Natural language processing helps identify patients with chronic cough

Researchers from Regenstrief Institute, Indiana University School of Medicine and Merck & Co. created and validated a natural language processing (NLP) algorithm to identify patients with chronic cough. The validation paper, published in the journal Chest, is the first to use NLP to identify and examine this condition, and the study created the largest assembled cohort of chronic cough patients to this point.

Chronic cough is classified as a cough that lasts eight weeks or more. It affects 10 percent of the population, but it does not have a diagnostic code. That makes it hard to identify people with the condition through electronic health records (EHRs). Identifying these patients is important for characterizing treatment and unmet needs.

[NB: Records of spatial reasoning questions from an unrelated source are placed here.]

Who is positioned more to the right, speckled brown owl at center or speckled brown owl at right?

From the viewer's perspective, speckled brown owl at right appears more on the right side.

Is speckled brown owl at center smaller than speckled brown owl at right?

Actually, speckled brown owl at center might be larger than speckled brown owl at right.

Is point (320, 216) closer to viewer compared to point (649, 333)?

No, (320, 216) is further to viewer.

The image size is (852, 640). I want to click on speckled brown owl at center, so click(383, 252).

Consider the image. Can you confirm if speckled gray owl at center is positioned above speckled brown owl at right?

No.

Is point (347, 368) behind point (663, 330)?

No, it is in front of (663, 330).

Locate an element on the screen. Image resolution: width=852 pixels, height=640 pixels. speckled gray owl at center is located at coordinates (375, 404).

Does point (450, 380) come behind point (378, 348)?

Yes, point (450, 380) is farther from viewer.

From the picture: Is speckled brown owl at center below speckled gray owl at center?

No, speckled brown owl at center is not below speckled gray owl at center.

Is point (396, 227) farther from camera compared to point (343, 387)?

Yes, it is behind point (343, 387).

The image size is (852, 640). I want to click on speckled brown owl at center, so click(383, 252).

Regenstrief research scientist Michael Weiner, M.D., MPH, and his team created an NLP algorithm to analyze unstructured data in the medical records. That method was instrumental in identifying 74 percent of people with chronic cough who did not have structured evidence of the condition and addressed the gap in ability to characterize the disease burden.

This method can be used to create larger and more robust cohorts for studies related to treatment of chronic cough.

“Identifying and characterizing a chronic cough cohort through electronic health records” was published online ahead of print in Chest. Funding for this research came from Merck & Co., Inc. This is part of a partnership between Regenstrief Institute and Merck to collaborate on projects using clinical data to inform delivery of healthcare.